Will trusted his male instincts, but he needed more than a bad feeling. “Name what it is, and I will go to our lord with it directly.”
“I wish I could.” The big man sighed. “But no, they conduct themselves as they should, and I have not seen or heard anything that would mark them as a threat.”
“You have been on duty too often these last weeks,” Will said. “Return to the estate and your sygkenis. Send Waltham to take your place.”
“I should send more than one guard, if you mean to accommodate the contessa’s men here,” Sylas said.
“Too many for town.” Will hadn’t thought about where the contessa and her men would stay while in their territory. Because the cavalieri were not familiar with the United States or the customs of the country, they would need some time and space to adjust and learn how to behave before they were permitted to mingle freely with American mortals. “I expect our lord will send them to Rosethorn.
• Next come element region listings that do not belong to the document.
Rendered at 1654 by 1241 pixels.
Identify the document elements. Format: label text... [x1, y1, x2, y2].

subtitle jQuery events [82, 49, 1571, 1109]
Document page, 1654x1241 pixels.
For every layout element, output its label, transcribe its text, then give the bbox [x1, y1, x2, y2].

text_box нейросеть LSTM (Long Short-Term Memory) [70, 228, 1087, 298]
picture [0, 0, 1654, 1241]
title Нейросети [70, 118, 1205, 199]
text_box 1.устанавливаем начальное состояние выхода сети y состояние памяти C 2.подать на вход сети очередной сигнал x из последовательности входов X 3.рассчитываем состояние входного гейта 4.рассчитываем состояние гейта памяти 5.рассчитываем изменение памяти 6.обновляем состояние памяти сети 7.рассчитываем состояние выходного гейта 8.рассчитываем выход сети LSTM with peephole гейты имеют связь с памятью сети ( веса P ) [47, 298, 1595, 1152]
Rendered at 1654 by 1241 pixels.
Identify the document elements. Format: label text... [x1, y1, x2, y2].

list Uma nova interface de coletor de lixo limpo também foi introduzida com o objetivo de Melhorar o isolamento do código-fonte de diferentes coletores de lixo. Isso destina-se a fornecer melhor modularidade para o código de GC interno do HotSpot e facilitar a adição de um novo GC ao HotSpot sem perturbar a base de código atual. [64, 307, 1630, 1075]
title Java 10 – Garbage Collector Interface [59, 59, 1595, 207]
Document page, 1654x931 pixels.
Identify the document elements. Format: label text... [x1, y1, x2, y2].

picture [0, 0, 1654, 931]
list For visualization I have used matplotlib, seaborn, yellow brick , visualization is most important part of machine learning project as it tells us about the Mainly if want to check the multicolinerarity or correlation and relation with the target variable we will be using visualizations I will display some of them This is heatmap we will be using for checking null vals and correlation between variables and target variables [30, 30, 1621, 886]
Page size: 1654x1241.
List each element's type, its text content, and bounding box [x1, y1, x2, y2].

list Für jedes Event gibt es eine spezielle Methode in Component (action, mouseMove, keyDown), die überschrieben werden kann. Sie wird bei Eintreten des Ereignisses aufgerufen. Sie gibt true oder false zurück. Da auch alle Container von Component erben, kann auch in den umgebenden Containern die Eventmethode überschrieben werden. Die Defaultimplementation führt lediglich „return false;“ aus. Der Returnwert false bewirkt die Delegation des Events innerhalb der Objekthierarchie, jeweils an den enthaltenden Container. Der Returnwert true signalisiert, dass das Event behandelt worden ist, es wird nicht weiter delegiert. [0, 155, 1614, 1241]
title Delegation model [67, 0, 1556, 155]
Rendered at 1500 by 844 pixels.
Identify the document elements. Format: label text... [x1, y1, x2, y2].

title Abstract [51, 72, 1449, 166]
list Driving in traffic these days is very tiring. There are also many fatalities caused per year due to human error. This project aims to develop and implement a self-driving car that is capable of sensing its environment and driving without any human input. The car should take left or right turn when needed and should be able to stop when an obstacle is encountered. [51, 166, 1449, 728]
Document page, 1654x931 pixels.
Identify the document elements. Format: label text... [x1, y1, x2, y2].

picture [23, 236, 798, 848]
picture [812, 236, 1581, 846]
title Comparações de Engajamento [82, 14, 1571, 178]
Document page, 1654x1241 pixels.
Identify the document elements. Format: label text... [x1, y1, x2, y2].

You had best to prepare for that.”
“I shall, as soon as I arrive.” Sylas bowed and strode off down the corridor.
Will went to the private reception room where Robin was still entertaining the contessa. He stood outside and listened for a break in their conversation before he knocked and went in.
“I beg your pardon, my lord, my lady.” Will bowed first to the contessa and then to Robin. “I would not intrude, my lord, but an urgent matter has arisen in regard to last night’s business with the mortal female that I must relate to you at once.” He could not say more than that in front of the contessa, and gave her a meaningful look.